The tunneling already has generated 20,000 cubic yards of earth and stone, or about 1,000 truckloads, all of which has been hauled to the former LTV steel mill site in Hazelwood.

Since the tunnel started 55 feet beneath the surface and has moved even deeper as it burrowed under the river, how does it know where it's going?

The Port Authority's contractor, North Shore Constructors, started by mapping the tunnels' route using surface surveying equipment. That information was then transferred to a computerized laser device in the launch pit that fires a beam down the tunnel until it reaches the boring machine.

Using the laser's directional and length measurements, a display shows the control cab operator exactly where the boring machine is and where it's headed, and compares that with the route it should be following, allowing minor adjustments as it moves along.

As the boring machine plows toward its target, work is proceeding in the opposite direction on the North Shore.

The subway lines will continue running underground from the launch pit area to a new station beneath the Sports and Exhibition Authority parking garage on West General Robinson Street, and then on to the point where they will pierce the surface east of Heinz Field.
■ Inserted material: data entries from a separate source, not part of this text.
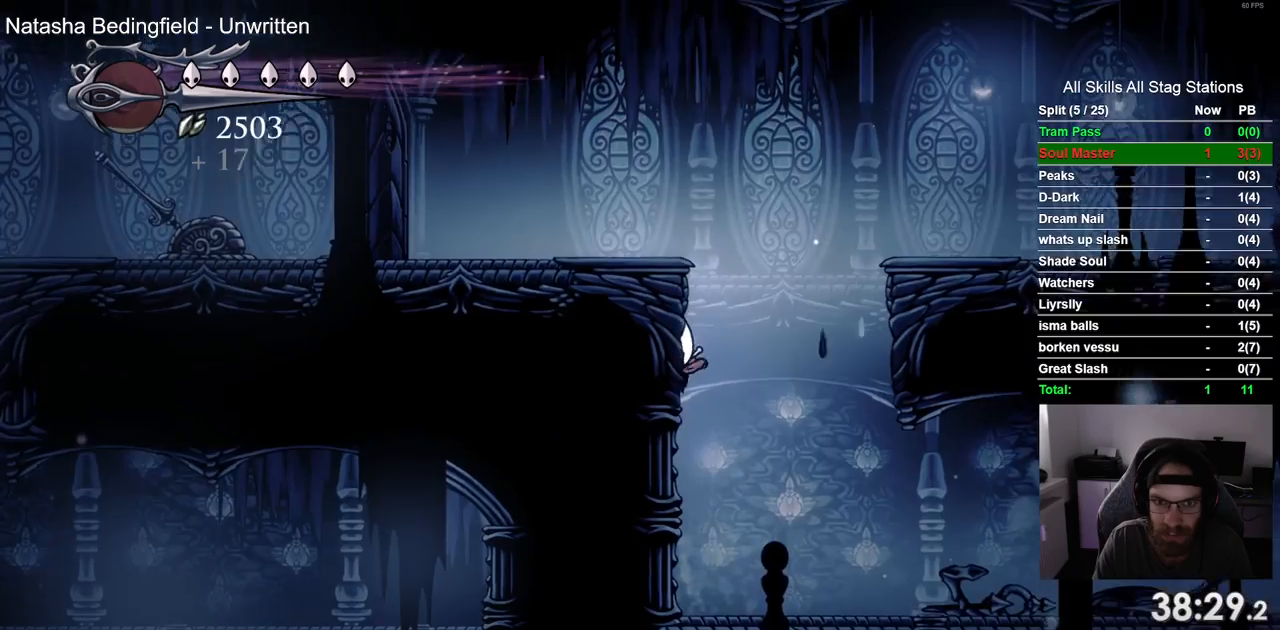
{"buttons": ["R2"], "left_stick": "center", "right_stick": "center", "events": [[350, "R2", "down"]]}
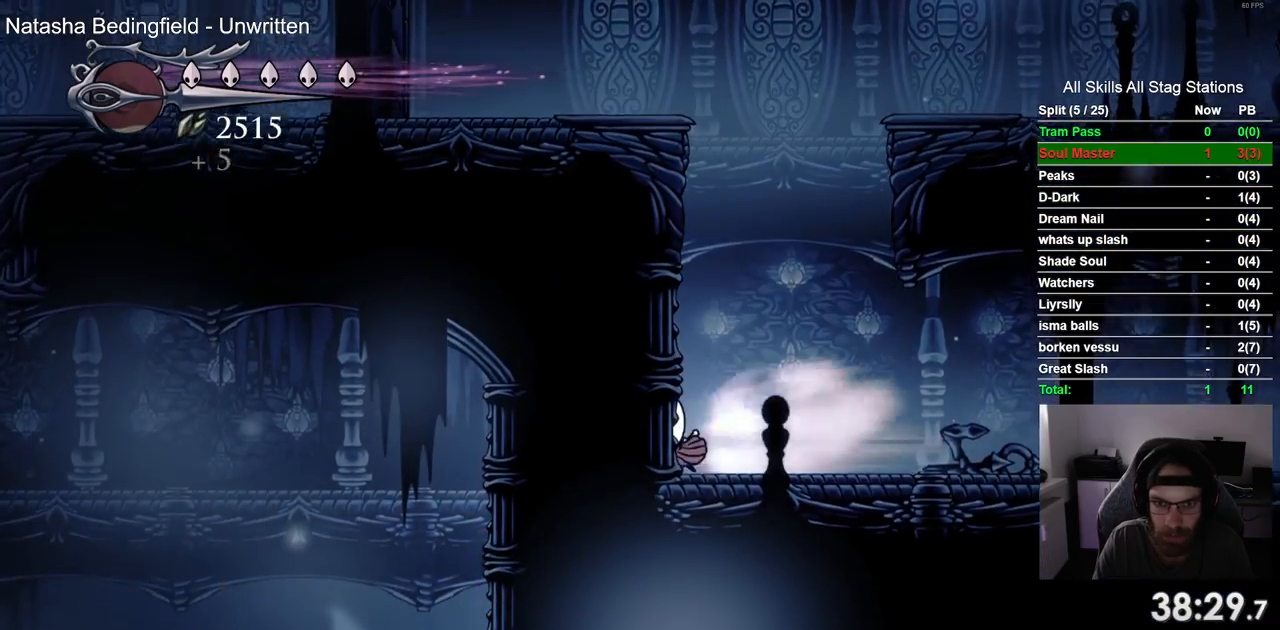
{"buttons": ["CROSS", "DPAD_LEFT"], "left_stick": "center", "right_stick": "center", "events": [[33, "R2", "up"], [283, "CROSS", "down"], [350, "DPAD_LEFT", "down"]]}
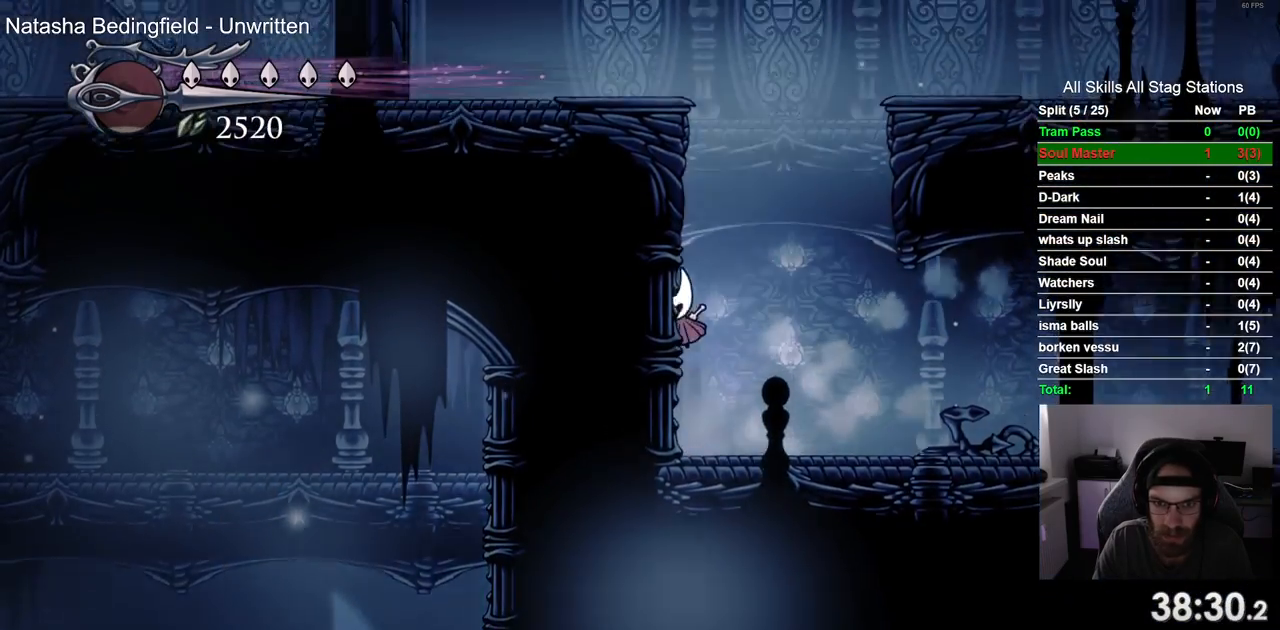
{"buttons": ["R2"], "left_stick": "center", "right_stick": "center", "events": [[67, "CROSS", "up"], [167, "DPAD_LEFT", "up"], [433, "R2", "down"]]}
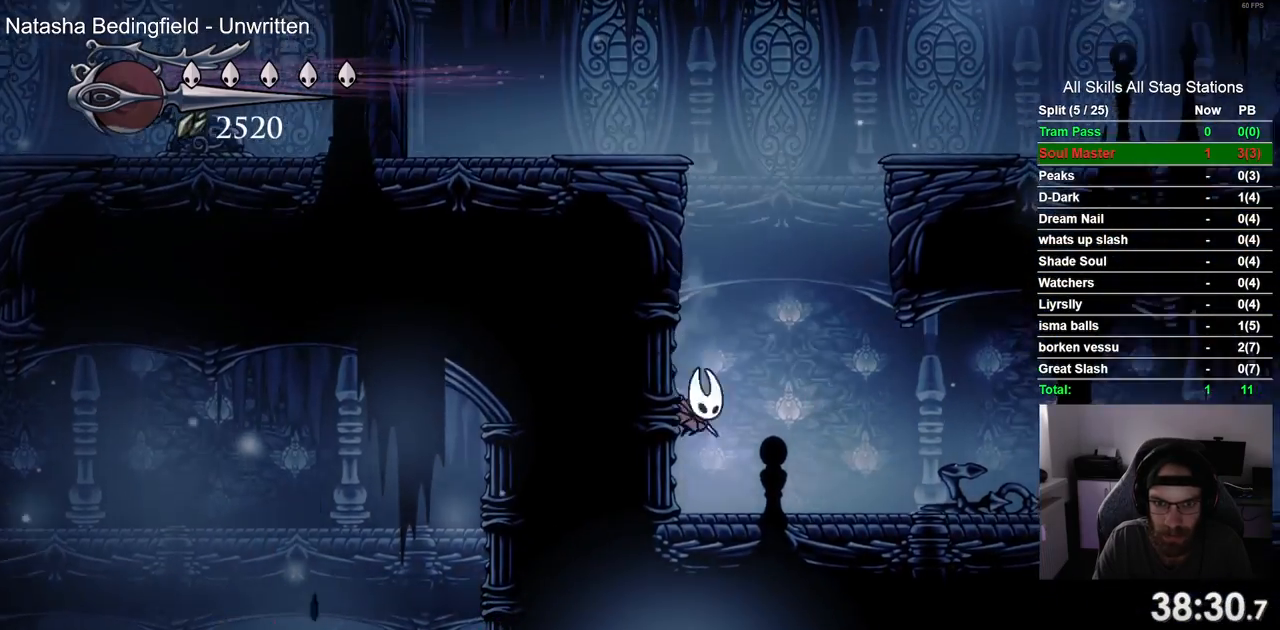
{"buttons": [], "left_stick": "center", "right_stick": "center", "events": [[133, "R2", "up"]]}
The boring machine will not be used to create that stretch of the tunnel, though. Instead, workers have dug down from the surface to make a trench for the subway tubes.

The station beneath the parking garage already has its walls and most of its roof, and the floor is being installed now, Mr. Wargo said. The station shell and the tunnel sections on either side of it should be completed by December.

Work on the rest of the route, from where the tracks will emerge from the ground and then keep rising to run on an elevated platform to the final station near Allegheny Avenue and Reedsdale Street, has not yet started.

On the Downtown side, the Port Authority will build a new station under Stanwix Street, and has not begun that work yet, either.

When the 30-foot-long boring machine breaks into the receiving pit Downtown next month, it will slide onto steel plates and be turned around with hydraulic jacks so it can start drilling back under the river in the opposite direction. It is scheduled to arrive back at its launch pit in December. The entire connector is scheduled to begin passenger service in 2011.